This spring Ignite Yorkshire and Sheffield Museums Trust worked with Will Rea, an illustrator, muralist and sign-writer based in Sheffield. Will worked with Sheffield Museums’ Young Makers group on a six-week programme of sessions exploring symbols of Sheffield. From this he created three large illustrated panels and an exhibition of the group’s work. Will also worked with the Museum Youth group at Kelham Island on illustrations for flyers, tote bags and other graphics for their Museum Lates event in March.
Eleanor Chesterton caught up with Will about the project and how heritage has come to play an important role in his work…
Eleanor: What was your work with Museum Youth and how did you find it?
Will: I initially thought I would be a learning assistant on the project – so we didn’t actually pitch the fact that I would be leading a whole research project until I sat down at the first meeting to talk about quoting and things like that. It was quite exciting early on that I wasn’t going to be a person helping on something else; I was going to be able to write a project where I could lead the direction that we would go in but also have it open enough for the young people to collaborate and come up with an outcome that was way more imaginative and way more in depth than I could’ve anticipated.
The project itself was very rewarding in the sense that when you’re working with other people you’re teaching them, inspiring them, helping them think about creative pathways, think about heritage pathways. It’s the best outcome as you’ve had sixteen young brains working on this project and it ended up being way more in depth than I anticipated.

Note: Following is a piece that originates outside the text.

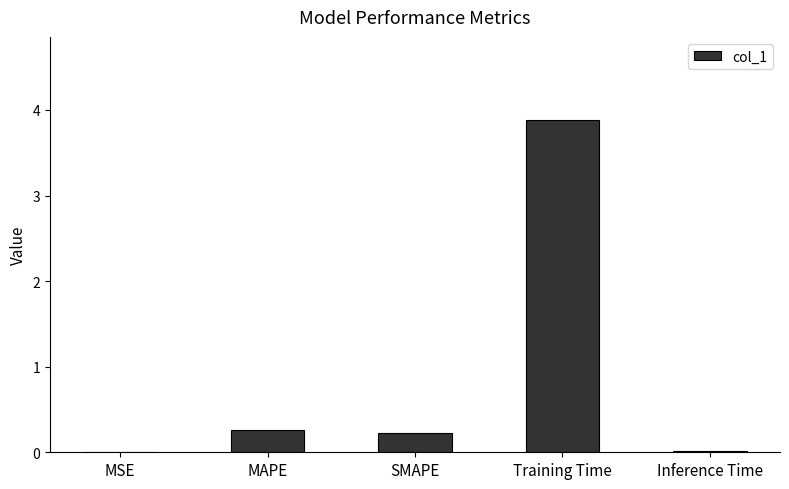

What is the change in value from MAPE to Training Time?

+3.6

We actually had one of the young people say how they were going to take GCSE art because of the project that I taught and was a really nice feeling! I think when it’s something you’ve genuinely helped someone or inspired someone it’s a much nicer emotion than your own success.

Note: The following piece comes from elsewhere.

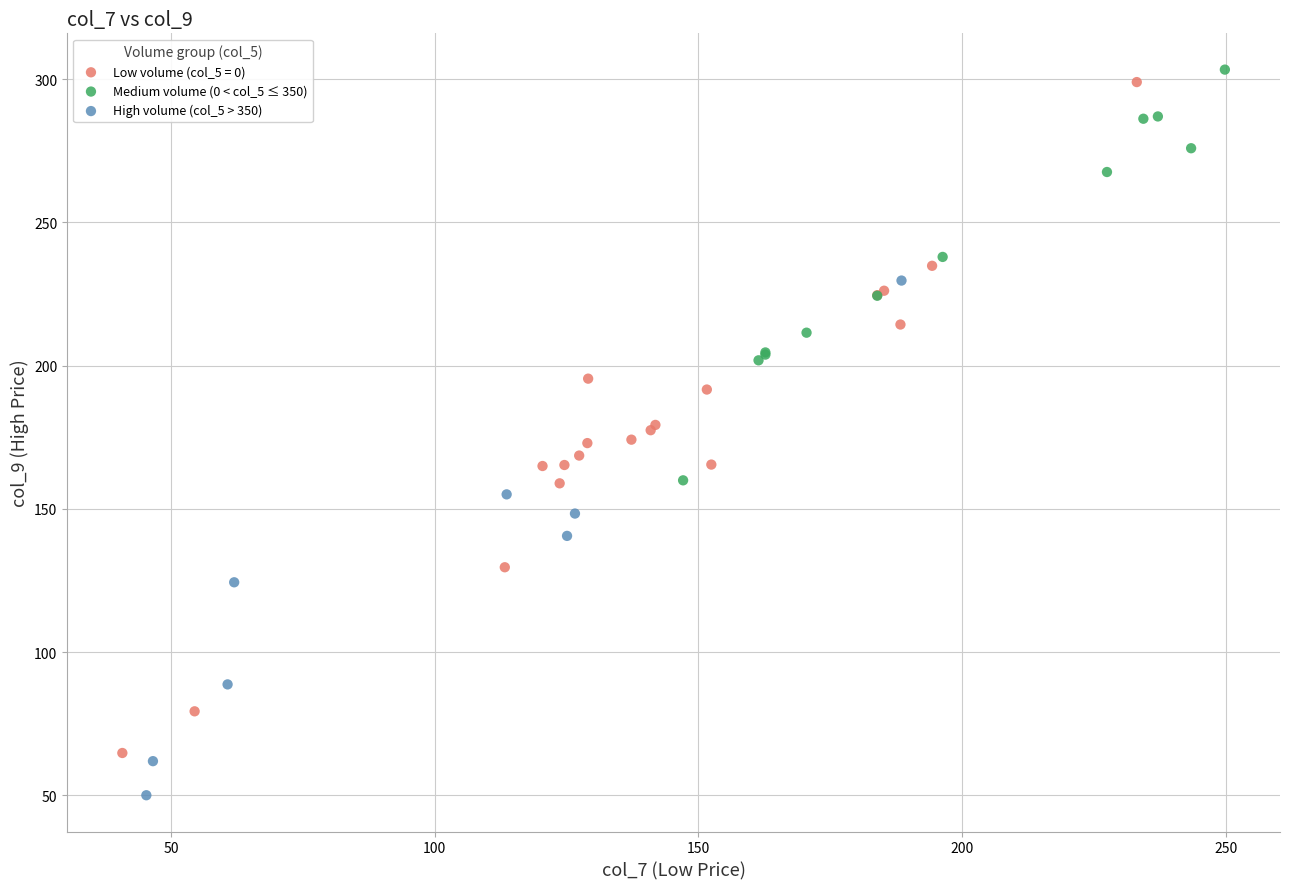

Which series reaches the minimum Y coordinate?

High volume (col_5 > 350)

In the end it wasn’t about the fee or the experience I would get from it, it was more the fact that I was able to take on more of a continued project that was in an area that I was genuinely really passionate about. It was nice to come back and meet the same faces, and see the students grow in terms of creativity. they were learning with me and I was also learning as well – they were teaching me about the history of the places I now live in, it was really exciting!
Eleanor: What caused you to become interested in industrial heritage?
Will: I’ve always had a passion for history and learning about the things that existed before I existed. In a way, from moving to Sheffield, I kind of became a little bit fixated with the heritage of the city I was living in.
I’ve always had an interest in the people that lived before us, and the things that they did, and how they did them. Feats of engineering and technology, and how humans have always been clever enough to make things easier for themselves, to make things, to build things, to create things. Its mainly down to me being inquisitive of where things come from and how things have been made, how things were made.
Eleanor: How did you come to work in illustration?
When I was growing up, my grandad was a mountaineer in the lake district, and he used to record some of his routes and climbs by doing sort of little sketches and drawings. I used to always be in awe of these sketches, and I didn’t know that there was a job that involved someone who creates things and get paid to do it. When I left secondary education, I went on to do illustration at Sheffield Hallam University, so I finally got to the point where I properly specialised in the subject area I was most passionate about.
I was also out in the community of Sheffield showing people I could draw things, I could paint things, I could design things, I could animate things, so I ended up doing quite a lot of external work for local clients. I started with co-working spaces and cafes doing some sign writing and whiteboard art, and then it became a kind of organic snowball effect. Sheffield is probably the only place it could’ve happened because it has such a community feeling.
I then worked on a big mural for Orchard Square, relating to the history of the site but also Sheffield, and brighten up an overlooked corner. My career kept growing naturally, just through giving a good impression and leaving a good example of what you’re capable of.
Eleanor: What was your thought process behind combining the two?
Will: My way into illustration is to approach it in an engineering, technical illustration way. I do think technically so I think naturally, technical illustration and engineering illustration are born from the heritage and history of the industry that existed in the country or in the world.
I’ve managed to find a really nice way of working with museums and heritage sites and clients that are relating to history. It’s been really positive to see that it’s been leading onto the next thing in the same field – I’m not doing the same thing for everyone, I’m enjoying the fact that I can use my illustrative style for multiple heritage sites around South Yorkshire and further afield.
Eleanor: What are your plans for the future involving heritage?
Will: I’m passionate about the projects that I’ve done [with young people] and I think there is conversations about potentially continuing these types of projects with different pots of funding, pitching it to other places in the city and showing them the model of what we’ve been doing in separate areas. We could do it again with different groups and do different projects.
A lot of the murals that I paint I work with heritage sites, and even if I’m working with something that isn’t a heritage site I still like to look into the heritage of the location because the way I work I have a bright colourful approach, but I also like to reference the history of the location. The things that have been created, or invented, or made in that place.
I didn’t think it would be such a heritage focussed interview, but it has made me realise actually how intertwined my career and passions are to heritage. When working with these kinds of projects, you get young people to see a different part of the places where they grew up and places where they live.